(Data entries)
▽

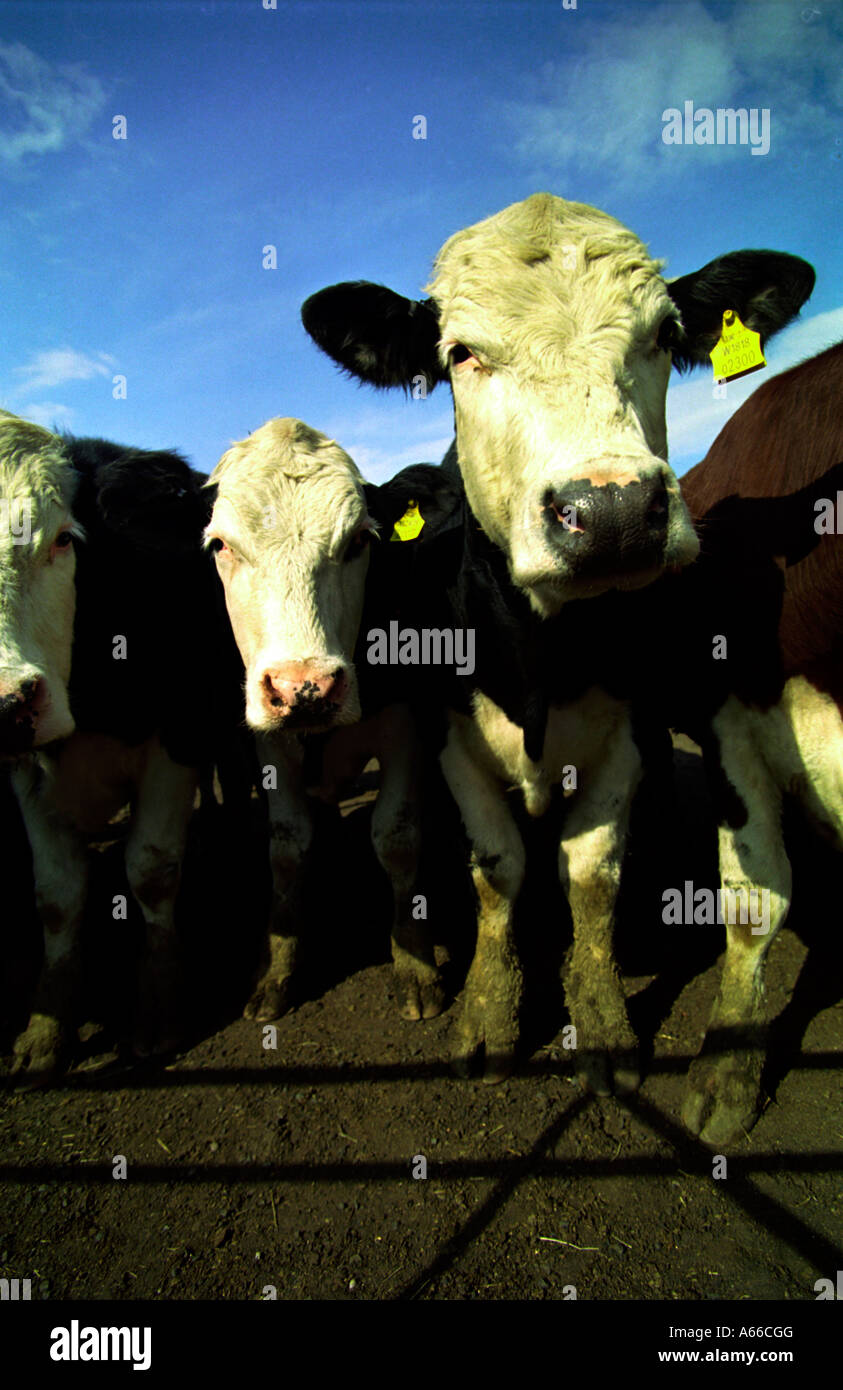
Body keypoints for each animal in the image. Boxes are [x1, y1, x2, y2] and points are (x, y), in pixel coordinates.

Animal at [0, 411, 235, 1073]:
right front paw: (46, 1028)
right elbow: (56, 893)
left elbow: (151, 869)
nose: (6, 702)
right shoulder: (27, 765)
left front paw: (158, 1011)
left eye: (62, 539)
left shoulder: (177, 733)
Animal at [204, 417, 445, 1028]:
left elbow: (397, 838)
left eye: (359, 540)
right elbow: (288, 845)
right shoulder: (269, 743)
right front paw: (277, 968)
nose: (304, 687)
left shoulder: (404, 727)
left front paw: (415, 963)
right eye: (221, 545)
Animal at [300, 193, 817, 1106]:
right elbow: (497, 870)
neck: (541, 650)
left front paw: (601, 1020)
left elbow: (590, 875)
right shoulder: (452, 736)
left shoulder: (627, 738)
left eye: (663, 334)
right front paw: (488, 1015)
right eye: (460, 353)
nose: (610, 511)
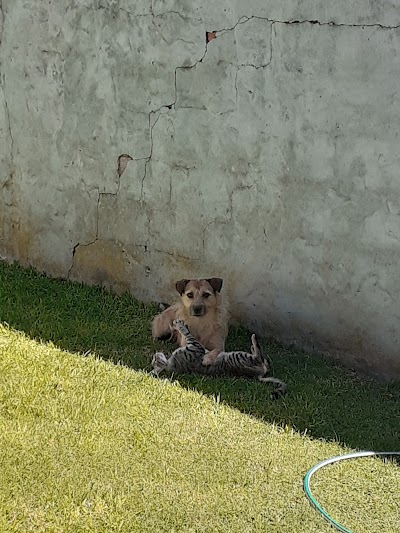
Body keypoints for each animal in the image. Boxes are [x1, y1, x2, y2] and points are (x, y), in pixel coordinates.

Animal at [151, 316, 288, 400]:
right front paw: (179, 325)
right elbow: (187, 333)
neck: (170, 363)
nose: (155, 355)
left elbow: (187, 333)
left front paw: (179, 325)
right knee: (259, 356)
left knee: (264, 360)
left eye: (154, 359)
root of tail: (258, 375)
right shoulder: (196, 347)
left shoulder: (197, 346)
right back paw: (254, 341)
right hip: (242, 357)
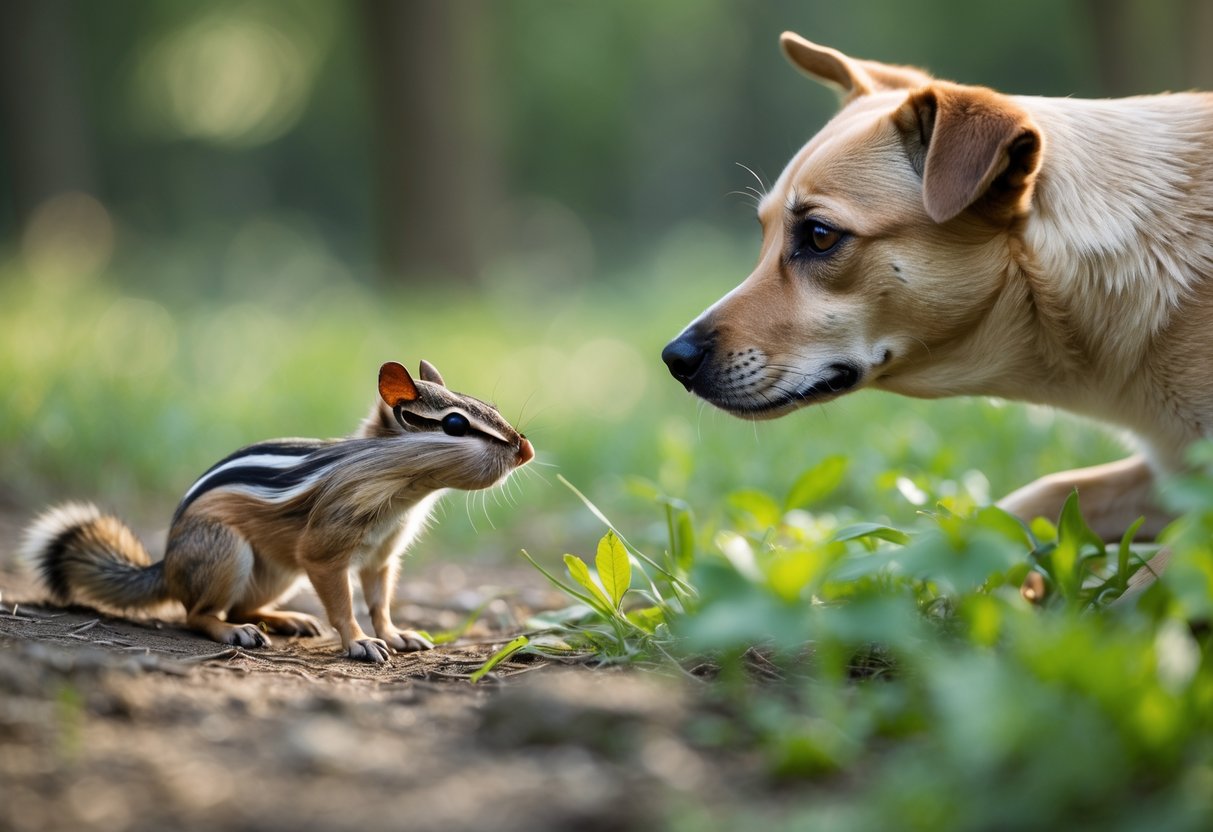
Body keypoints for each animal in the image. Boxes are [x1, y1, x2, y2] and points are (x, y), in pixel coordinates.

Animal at [20, 360, 534, 663]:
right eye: (454, 424)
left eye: (488, 405)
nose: (524, 450)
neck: (404, 488)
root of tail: (166, 565)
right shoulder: (324, 551)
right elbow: (344, 602)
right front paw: (360, 642)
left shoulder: (383, 555)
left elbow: (380, 600)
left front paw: (397, 633)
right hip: (227, 552)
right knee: (197, 614)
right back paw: (236, 632)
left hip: (278, 573)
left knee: (243, 603)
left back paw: (287, 619)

△

**REQUIRED WORK**
Please print each record above again exactly, but omit any pictures.

**EXERCISE RESULT**
Body keypoints for each animal in the image. Boxes are [x1, y1, x2, y2] and points are (x, y), in pixel coordinates.

Animal at [0, 411, 235, 1073]:
right front paw: (46, 1028)
right elbow: (56, 893)
left elbow: (151, 869)
nose: (6, 702)
right shoulder: (27, 765)
left front paw: (158, 1011)
left eye: (62, 539)
left shoulder: (177, 733)
Animal at [204, 417, 445, 1028]:
left elbow: (397, 838)
left eye: (359, 540)
right elbow: (288, 845)
right shoulder: (269, 743)
right front paw: (277, 968)
nose: (304, 687)
left shoulder: (404, 727)
left front paw: (415, 963)
right eye: (221, 545)
Animal at [300, 193, 817, 1106]:
right elbow: (497, 870)
neck: (541, 650)
left front paw: (601, 1020)
left elbow: (590, 875)
right shoulder: (452, 736)
left shoulder: (627, 738)
left eye: (663, 334)
right front paw: (488, 1015)
right eye: (460, 353)
nose: (610, 511)
Body keypoints for each animal in the image. Boxes are [x1, y1, x2, y2] and points are (x, y), in pixel coordinates.

Animal at [151, 316, 288, 400]:
right front paw: (179, 325)
right elbow: (187, 333)
neck: (170, 363)
nose: (155, 355)
left elbow: (187, 333)
left front paw: (179, 325)
right knee: (259, 356)
left knee: (264, 360)
left eye: (154, 359)
root of tail: (258, 375)
right shoulder: (196, 347)
left shoulder: (197, 346)
right back paw: (254, 341)
right hip: (242, 357)
Body keypoints for each animal in the image. Boxes are [x1, y1, x2, y2] and points are (x, y), in pixel coordinates.

Animal at [20, 360, 534, 663]:
right eye: (454, 424)
left eye: (488, 405)
nose: (524, 450)
neck: (404, 488)
root of tail: (166, 565)
right shoulder: (324, 551)
right elbow: (344, 602)
right front paw: (360, 642)
left shoulder: (383, 555)
left elbow: (380, 600)
left front paw: (397, 633)
right hip: (227, 552)
right knee: (197, 614)
right back paw: (236, 632)
left hip: (278, 573)
left knee: (243, 603)
left back paw: (287, 619)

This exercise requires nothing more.